Spitalfields Antiques Market 8
This is Harvey Derriell, a lean and soulful Frenchman of discriminating tastes, and a connoisseur of tribal art from West Africa, with his prized collection of sculptures, textiles and beads, including my own personal favourite, chevron trading beads. “Fourteen years ago, I went to Mali, and I fell in love with the place and the people and I wanted to return. Now I go back four times a year.” revealed Harvey, brimming with delight. I was dismayed to learn that the Golonina bead market is closed but Harvey reassured me that beads are still to be found. “In Bamako, they ask ‘What do you want? Drugs, gold, diamonds, girls, boys or beads?’ “ he explained.
This is Anna Karlin who is moving to New York and selling off all her things before she departs these shores permanently. “I still have a house full!” she admitted with a cheerful shrug, carefree yet shivering in the May sunshine, as she pulled the blanket round her, in unconscious evocation of the woman in Ford Madox Brown’s painting of nineteenth century emigrants The Last of England. Anna is a designer who is moving from Hackney to Manhattan’s fashionable Lower East Side, so once she has disposed of her things here, she can go to the Chelsea Flea Market each Sunday in the West Village and start all over again.

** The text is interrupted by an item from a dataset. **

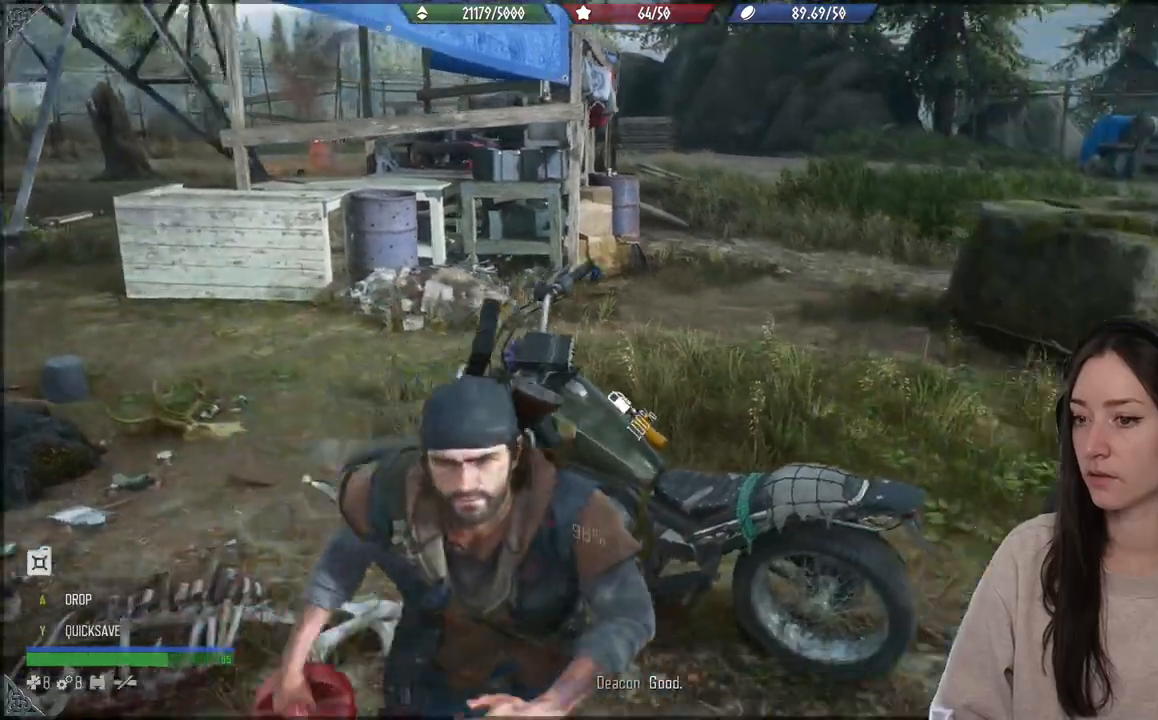
{"buttons": ["L2"], "left_stick": "center", "right_stick": "up-right", "events": [[150, "left_stick", "right"], [200, "right_stick", "up-right"], [217, "L2", "down"], [233, "left_stick", "center"]]}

This dignified fellow is Alex McHattie, a book dealer, who has been trading in markets on and off since 1978. “I’ve had jobs in between but I always come back to having a stall,” he confided to me with a gentle smile, acknowledging the intangible magnetism of the market place that everyone here recognises. A quietly cultured man, I have no doubt Alex has read every volume in his fascinatingly varied stock, which he characterised tersely as, “Mainly arts books, illustrated literature, and a few pieces of junk.” – revealing that Alex has mastered both the appealingly droll understatement and the cool learned aura, which distinguish nobility among the second-hand book dealers of London.
This is Elizabeth Bartley who deals in jewellery and old tins.“It’s a good thing to buy things you like and hold onto them for a while before passing them on,” explained this generous-spirited Australian woman, who teaches children with special needs for three days every week. Holding up a sparkly nineteenth century ring with stones in the shape of a heart, she used this to illustrate “the sentiment that is attached to things,” which touches her. Every single thing on Elizabeth’s stall has particular meaning for her personally, especially the commemorative biscuit tins that people treasured once, yet have become disposable items today.